Earth Grant students commit to participation for the duration of the academic year (both Fall 2024 and Spring 2025), including both working at an internship and consistent participation in weekly cohort meetings/activities thhrough Earth Grant as well as regular meetings/activities at WMG's Living Lab on Fridays, 3-5 pm, during the Fall Semester with their Watershed Management Group Intern-Docent cohort.

Application Instructions

Interested students should apply through Earth Grant But if they have questions about the internships offered with WMG, they can submit those to jregalado@watershedmg.org


Staff Mentors

Lauren Monheim 
River Run Network Program Manager 
She/Her 

Lauren has a B.S. in Watershed Hydrology and Management from the University of Arizona. As a Tucson native, Lauren has a passion for the environment and the community in this area and wants to continue spreading this excitement for nature, water and people through her work with the River Run Network. Lauren enjoys hiking, drinking coffee and reading in her spare time.

 

 

 

 

 

Julie Regalado
Education Program Director 
She/They

Julie has over 30 years of experience teaching in experiential, place-based, embodied education both in the US and in Australia, where she lived for fifteen years.
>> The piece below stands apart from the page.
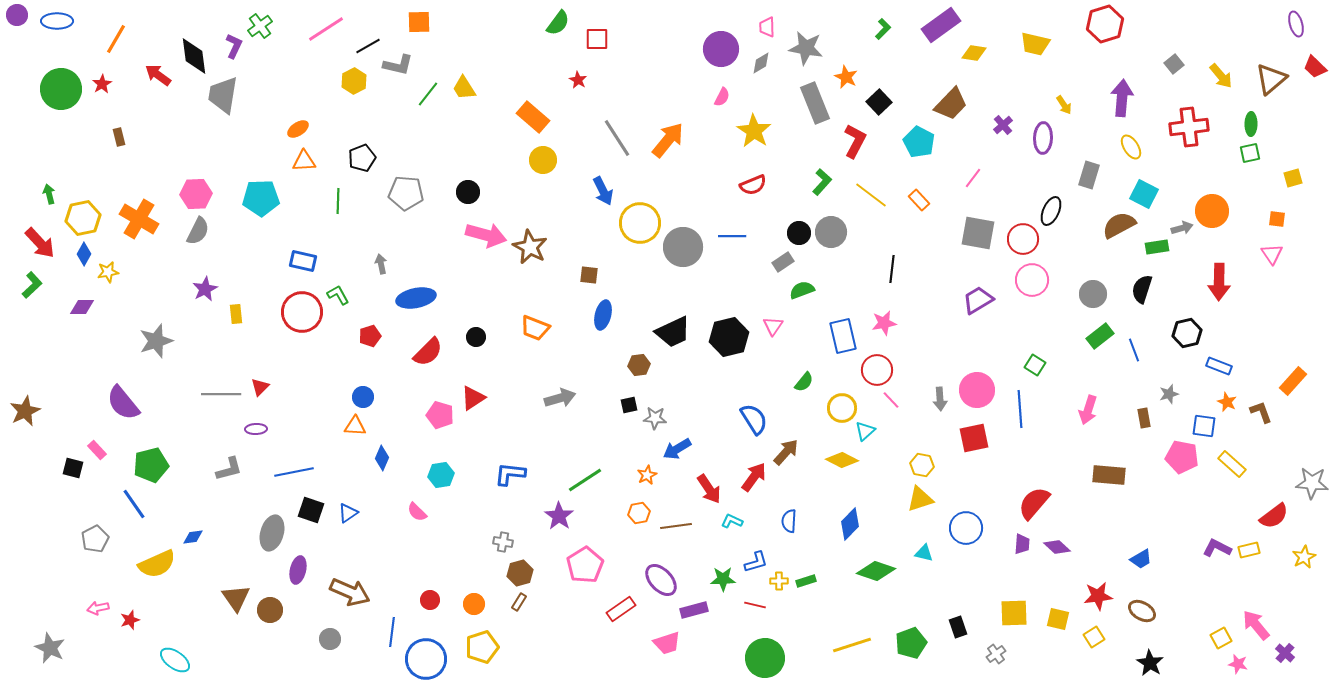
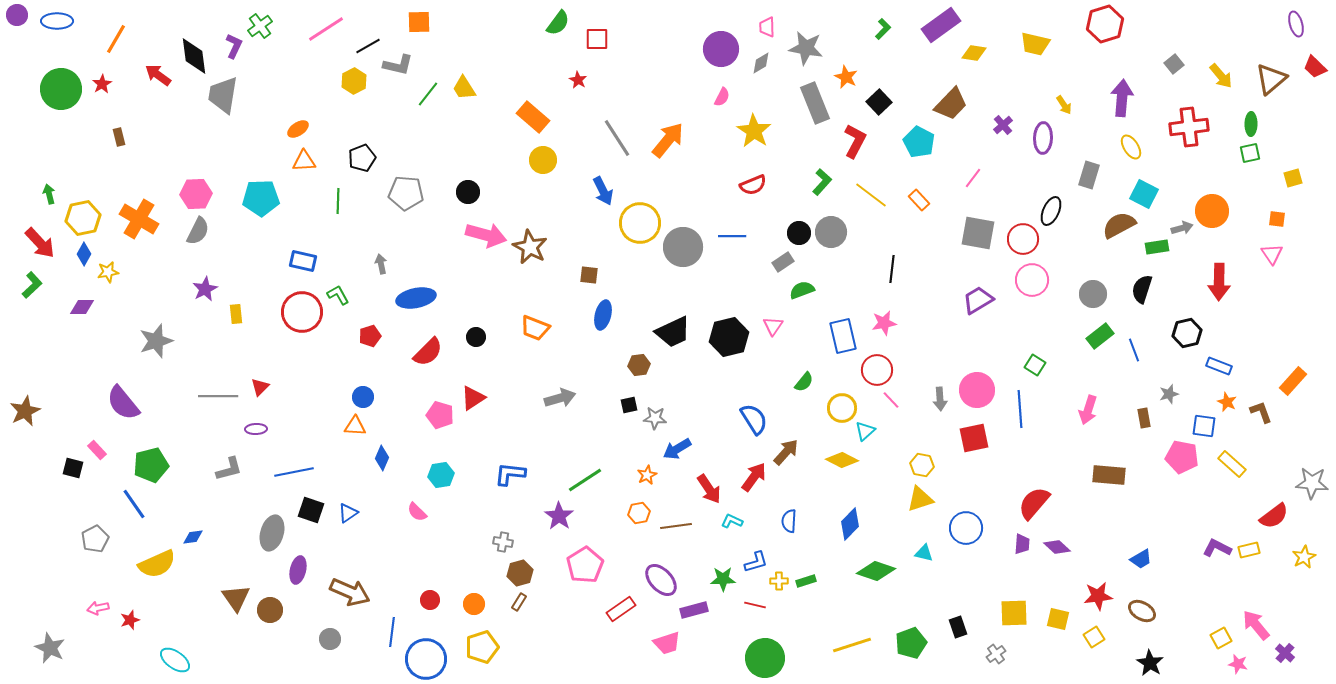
gray line at (221, 394): moved 3 px left, 2 px down
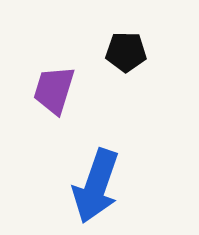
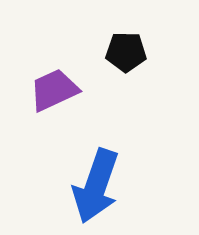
purple trapezoid: rotated 48 degrees clockwise
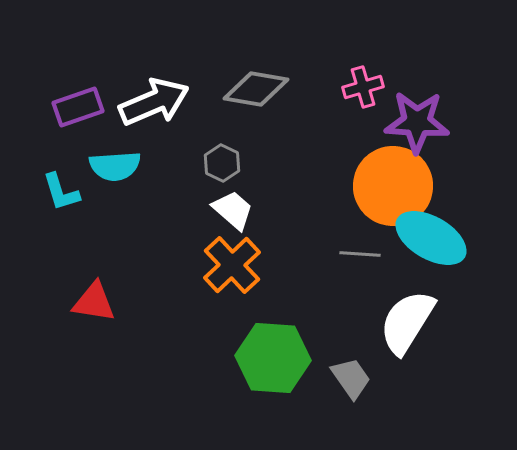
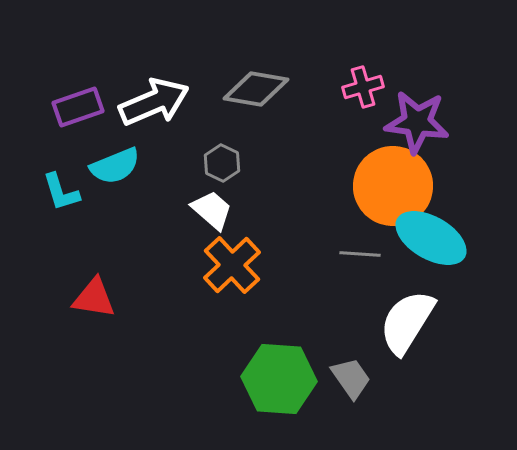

Julie made her way to Tucson in 2023, reconnecting to the Sonoran Desert near where she grew up (in San Bernardino, Ca), and the land of her father's family in Sonora and Chihuahua. Early university studies in the sciences and work in a soils science lab evolved into a performing arts focus and Regalado was active in California in the modern dance world. Often working in non-formal settings, Julie brings a perspective encompassing a social-ecological and relational approach towards building more constructive relationships - human and more-than-human. She holds a BA in Liberal Studies from UC Riverside, a MFA in Dance from Mills College, and a MEd in Social Ecology from Western Sydney University, where she also recently completed a M.Res researching how a place-based embodied awareness practice might foster ecological consciousness. In her free time, she explores her new town of Tucson on foot and scrambles over boulders in the Dragoon Mountains. She loves cooking, eating, reading, gardening and speaks passable French and Spanish.

 

Luis Salgado

Green Infrastructure Project Manager

He/him

Born and raised in the Colorado River Delta region, Luis always wondered why his native hometown of San Luis Río Colorado was named after a river that seldom flowed through there. As a result, Luis completed a B.S. degree in Environmental Hydrology and Water Resources at the University of Arizona in 2017. During his time at the university, Luis began to understand the complex relationship between rivers and their users, and decided to pursue a career that emphasizes community-centric, ecological approaches to educating the public about environmental issues of the Southwest and natural resource conservation. Luis is fluent in both Spanish and English, and you can find him reading, writing, cooking, or playing drums at home when he’s not digging through crates at record stores or looking for a good place to set up a hammock on top of a nearby mountain.

 

Catlow Shipek

Sr. Program Director

He/him

Catlow Shipek is a founding member of Watershed Management Group. He received a MSc in Watershed Management from the University of Arizona. Catlow has over 15 years of experience in applied watershed management, planning and policy specializing in urban applications like water harvesting, green infrastructure, stream restoration, and eco-sanitation. Catlow has worked on several successful local policy initiatives including Tucson's Green Streets Active Practice Guidelines, Tucson Water's residential rainwater rebate program, Tucson's residential greywater ordinance revision process, and through the Complete Streets Taskforce the adoption of Tucson's Complete Streets Policy. Catlow has served on the Citizens’ Water Advisory Committee for Tucson Water including Chair of the Conservation & Education subcommittee, Tucson's Complete Streets Coordinating Council, and on the University of Arizona's School of Natural Resource and the Environment's advisory board. Catlow enjoys growing and foraging for food, long mountain trail runs, and finding swimming holes.